About this exercise :: In the material below, the lines between the one holding "none -> <span>Април" and the one holding "color: #000000 ->", inclusive, are to be set down word for word. Pictures stay out.

Data in this exercise section start

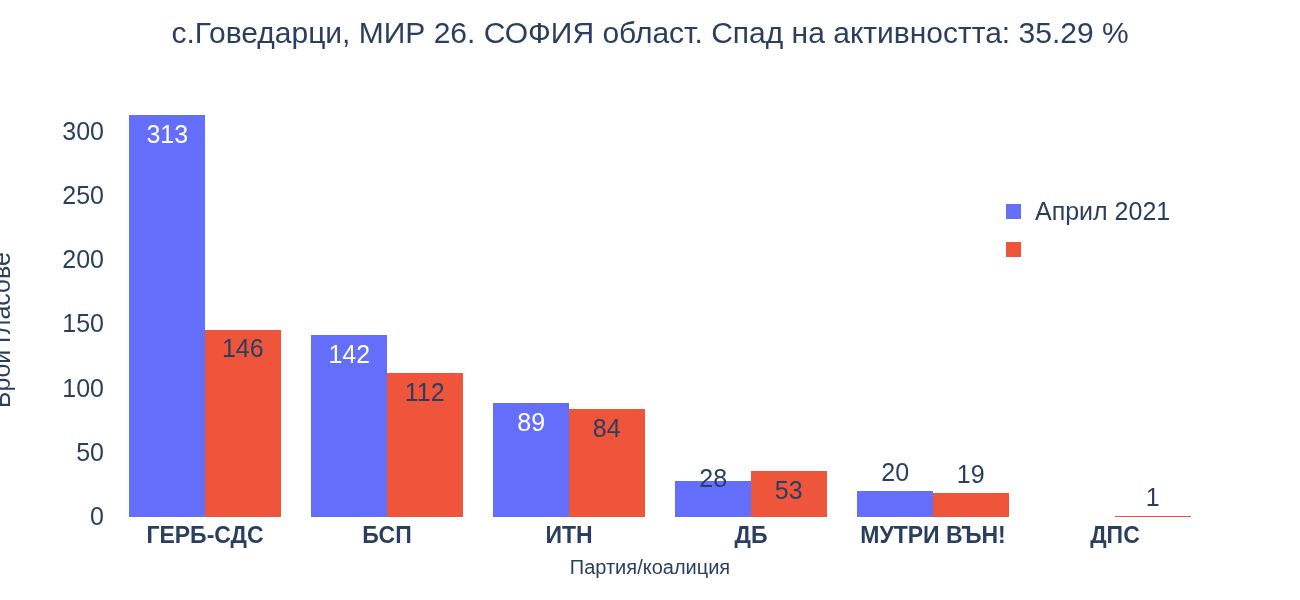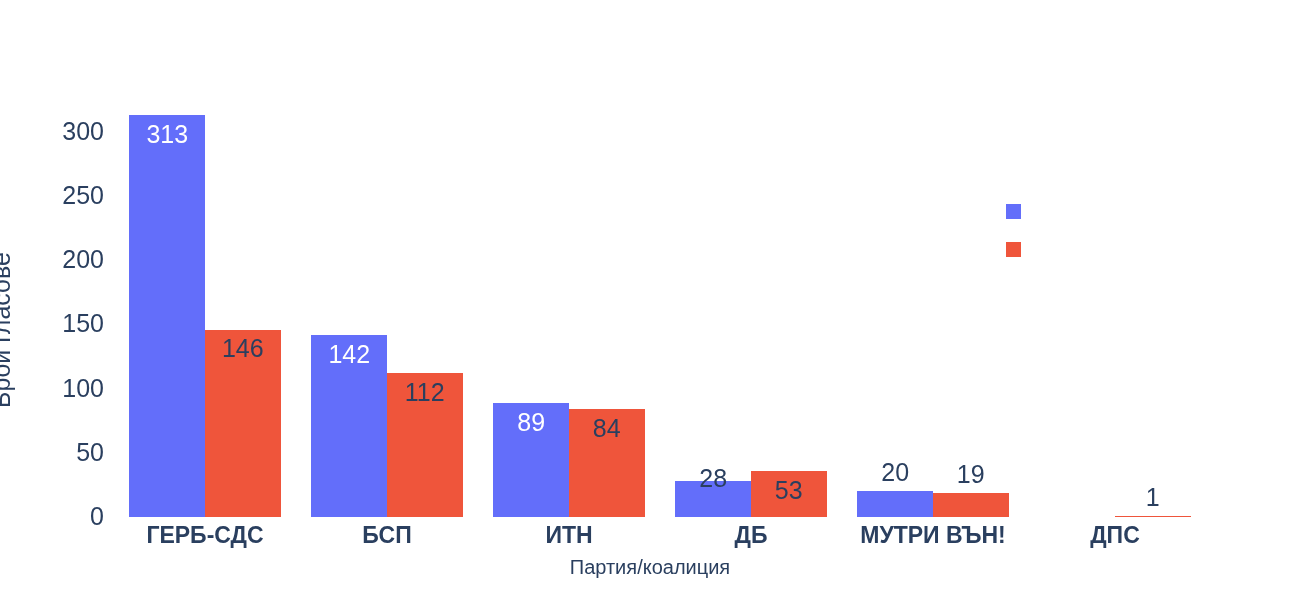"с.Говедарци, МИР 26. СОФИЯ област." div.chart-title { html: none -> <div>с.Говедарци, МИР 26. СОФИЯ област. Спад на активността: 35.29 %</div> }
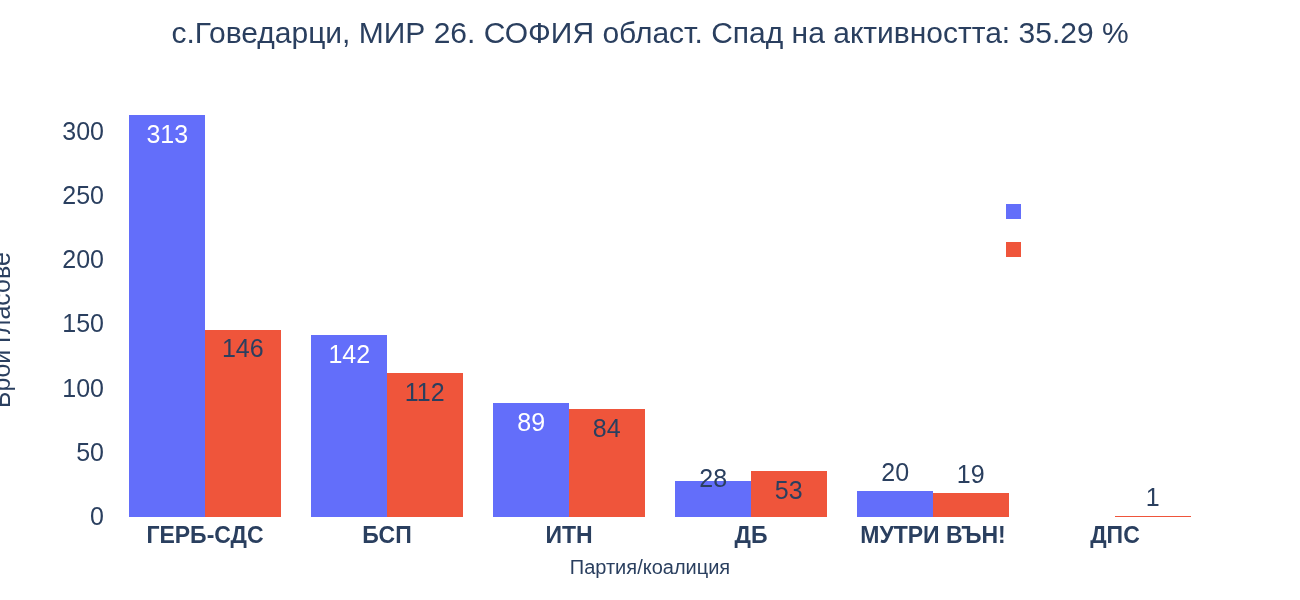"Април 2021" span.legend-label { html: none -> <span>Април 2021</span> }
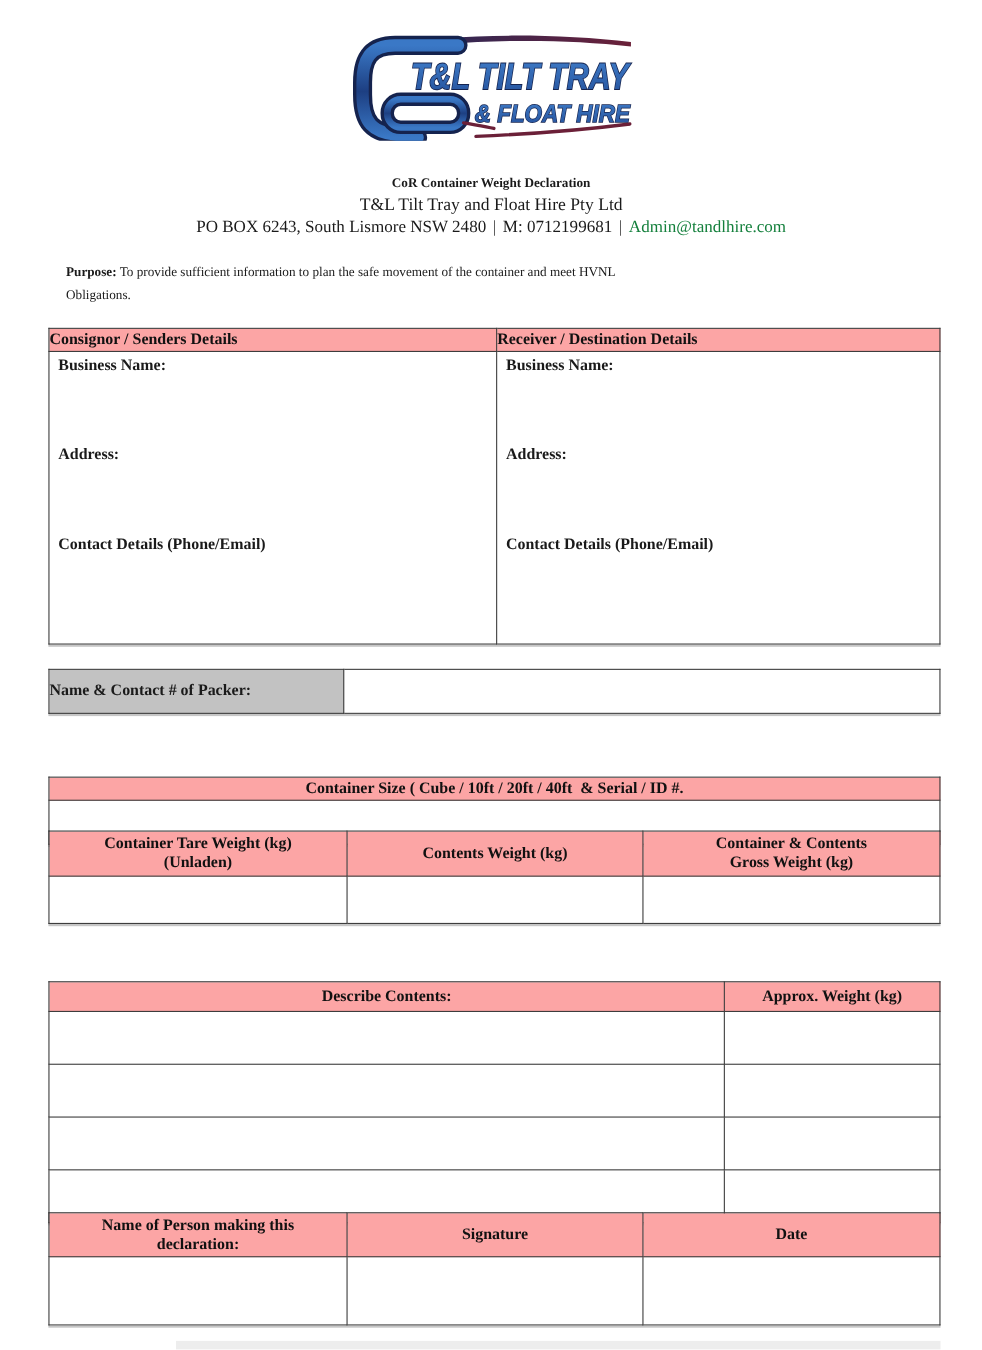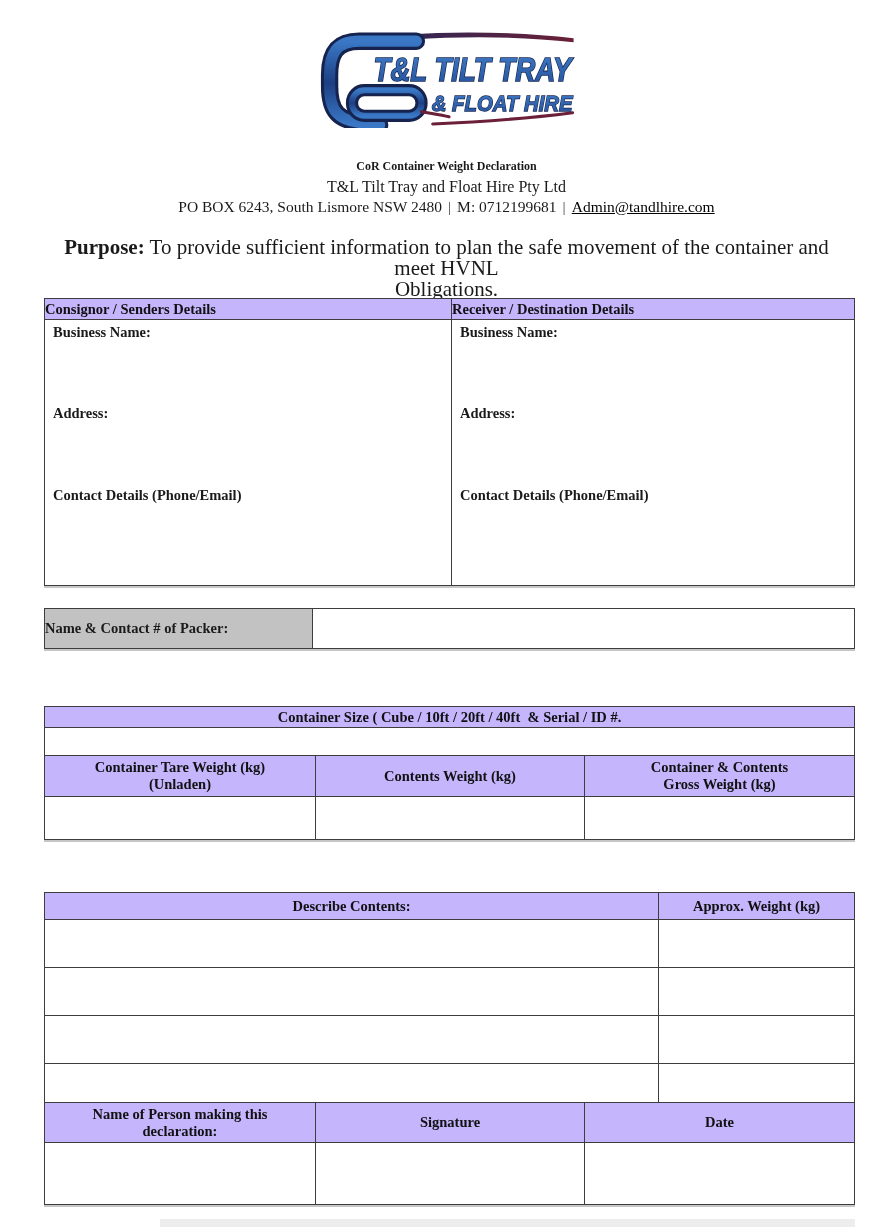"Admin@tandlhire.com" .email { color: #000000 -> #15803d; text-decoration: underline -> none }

Data in this exercise section end
Data in this exercise section start

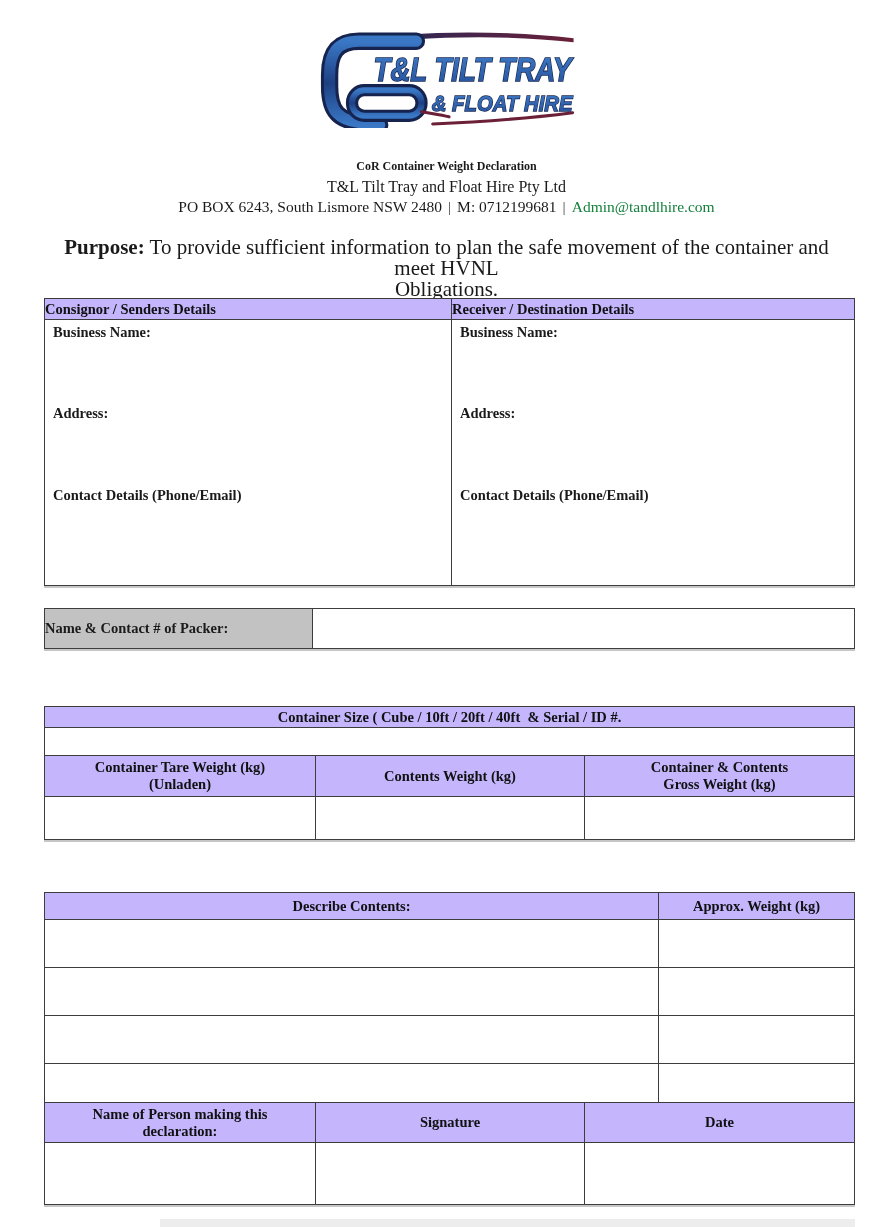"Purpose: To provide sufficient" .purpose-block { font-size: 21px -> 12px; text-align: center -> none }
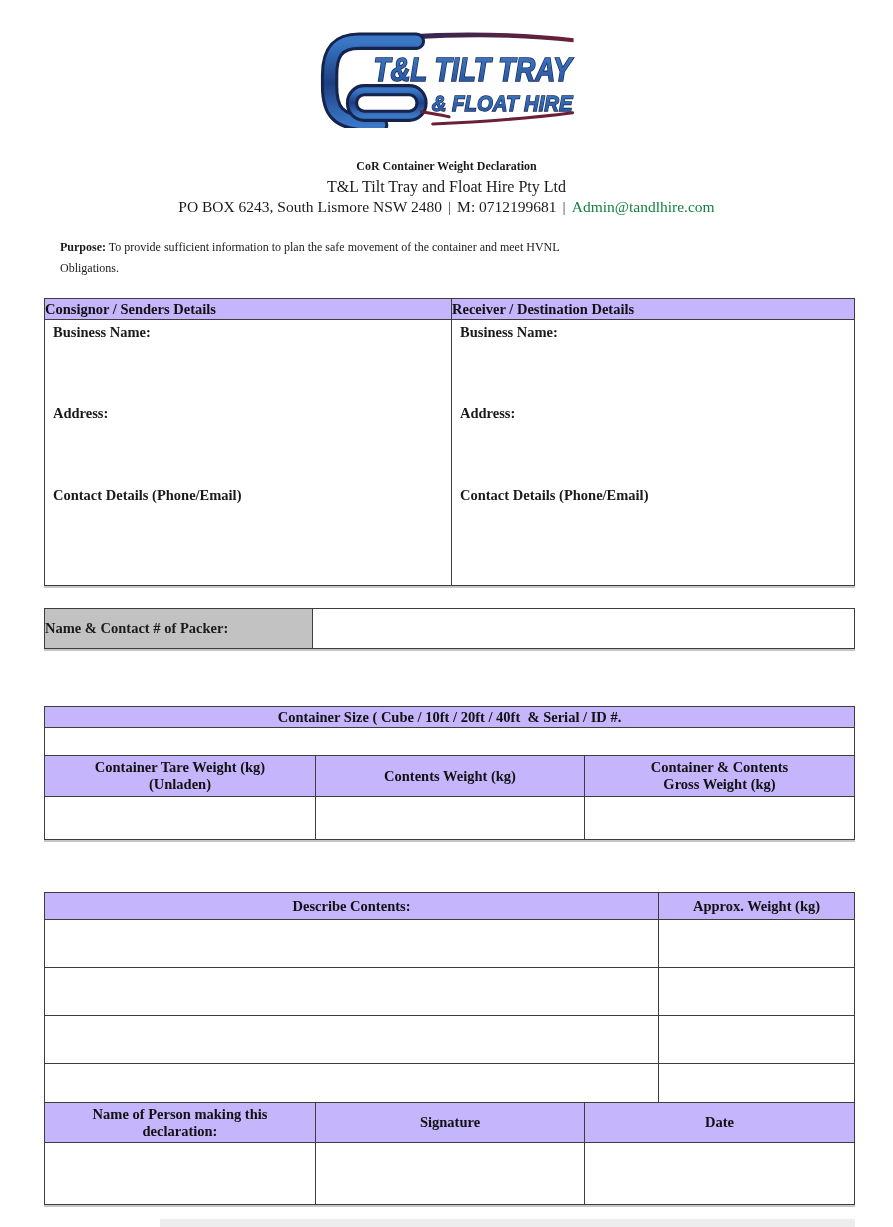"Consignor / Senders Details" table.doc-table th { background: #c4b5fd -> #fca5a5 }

Data in this exercise section end
Data in this exercise section start

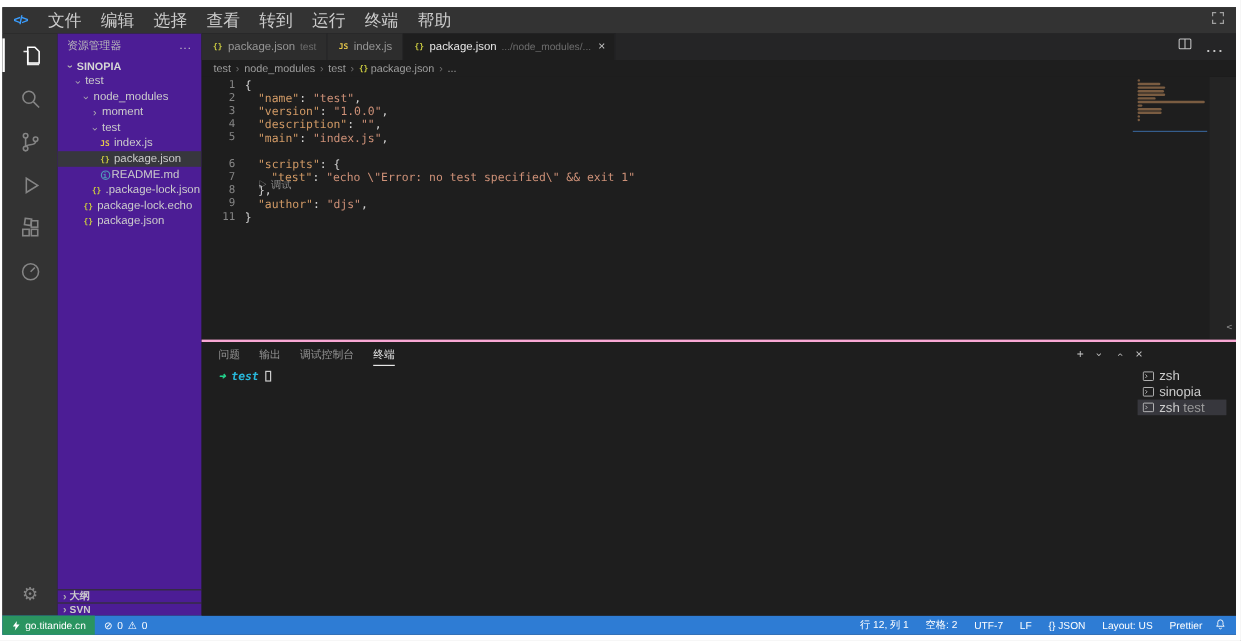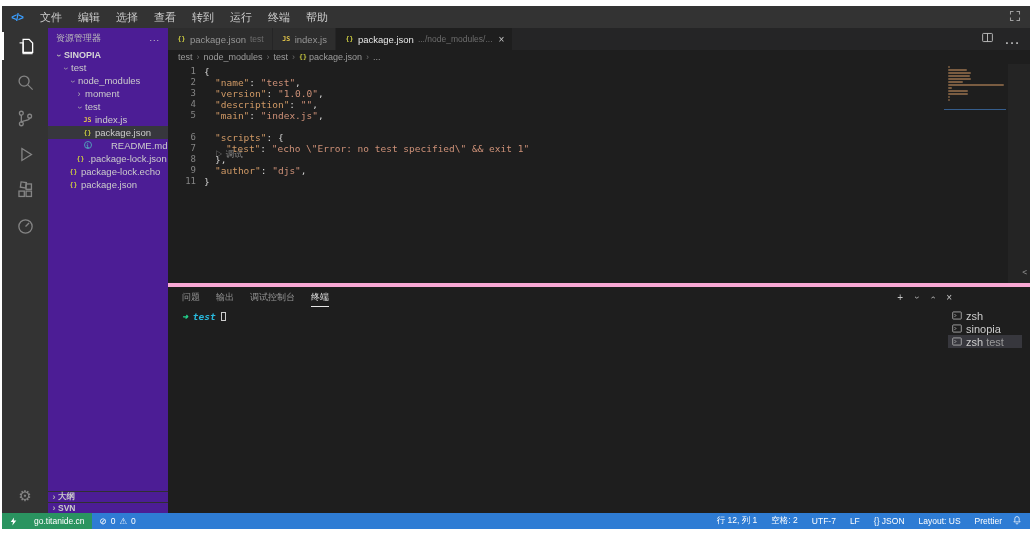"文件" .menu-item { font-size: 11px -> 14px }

Data in this exercise section end

The answer ::
"Април 2021" span.legend-label { html: none -> <span>Април 2021</span> }
"Admin@tandlhire.com" .email { color: #000000 -> #15803d; text-decoration: underline -> none }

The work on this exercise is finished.